• TASK DESCRIPTION
According to the MERS foreclosure summaries, what did MERS do with the trust deed assignments in the Oregon case instead of what the law required?

• EXCERPT

January 8, 2013
The Appellate Division of New York State Supreme Court Holds that Assignee Lenders Must Produce Evidence of MERS’s Authority to Assign Mortgage Notes to Lawfully Conduct a Non-Judicial Foreclosure
The New York State Supreme Court, Appellate Division, Second Department in Aurora Loan Services v Weisblum, 923 N.Y.S.2d 609 (App. Div. 2011) held that a mortgage lender does not have standing to foreclose if it cannot establish its lawful status as assignee. In this case, MERS assigned both a mortgage and mortgage note to Aurora Services (“the Assignee”), who subsequently moved to foreclose on the subject property. At the time of the assignment, MERS was the holder of the mortgage, but not the note, which was held by the original mortgagee. MERS claimed that the assignment was valid because it was acting on behalf of the original mortgagee when it assigned the note. The court rejected this argument and held that the assignment was not valid because the Assignee failed to prove that MERS received an explicit grant of authority to assign the note from the original mortgagee. The court explained that, in general, MERS can legitimately assign notes. However, if the assignee moves to conduct a foreclosure, it must produce evidence of MERS’s authority to assign, which must be granted from the original lenders. The court further held that the evidence must show that the original mortgagee explicitly granted MERS such authority to assign.
Here, the lender failed to produce any evidence of MERS’s authority to assign the notes. Thus, the court found that MERS could not assign the note and therefore the lender did not have standing to foreclose.
January 8, 2013 | Permalink | No Comments
January 7, 2013
Oregon District Court Holds that MERS Must Record Every Assignment of Trust Deed to Lawfully Conduct a Non-Judicial Foreclosure
The District Court of Oregon in Hooker v Northwest Trustee Services, Inc., 2011 WL 2119103 (D.Or. May 25, 2011) granted homeowners’ motion for declaratory judgment preventing MERS from continuing with a non-judicial foreclosure proceeding. The court first held that MERS could only be a nominee or agent of a lender, and not have a beneficial interest in the trust deed, where MERS was not listed as the beneficiary on the note. However, the court did not hold that this precluded MERS from lawfully initiating a non-judicial foreclosure. The problem in this case was that MERS only recorded the final assignment of the trust deed, instead of recording every assignment as required by law. In failing to record every assignment of the trust deed in this case, the court found that MERS could not lawfully conduct a non-judicial foreclosure.

Recorded data:
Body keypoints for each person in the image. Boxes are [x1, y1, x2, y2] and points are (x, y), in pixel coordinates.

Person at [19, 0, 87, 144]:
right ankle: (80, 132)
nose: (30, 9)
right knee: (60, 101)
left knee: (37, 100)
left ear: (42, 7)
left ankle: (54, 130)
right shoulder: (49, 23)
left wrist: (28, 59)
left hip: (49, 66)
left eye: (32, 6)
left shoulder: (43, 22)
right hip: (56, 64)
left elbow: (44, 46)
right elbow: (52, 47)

• OUTPUT BELOW
MERS recorded only the final assignment of the trust deed instead of recording every assignment.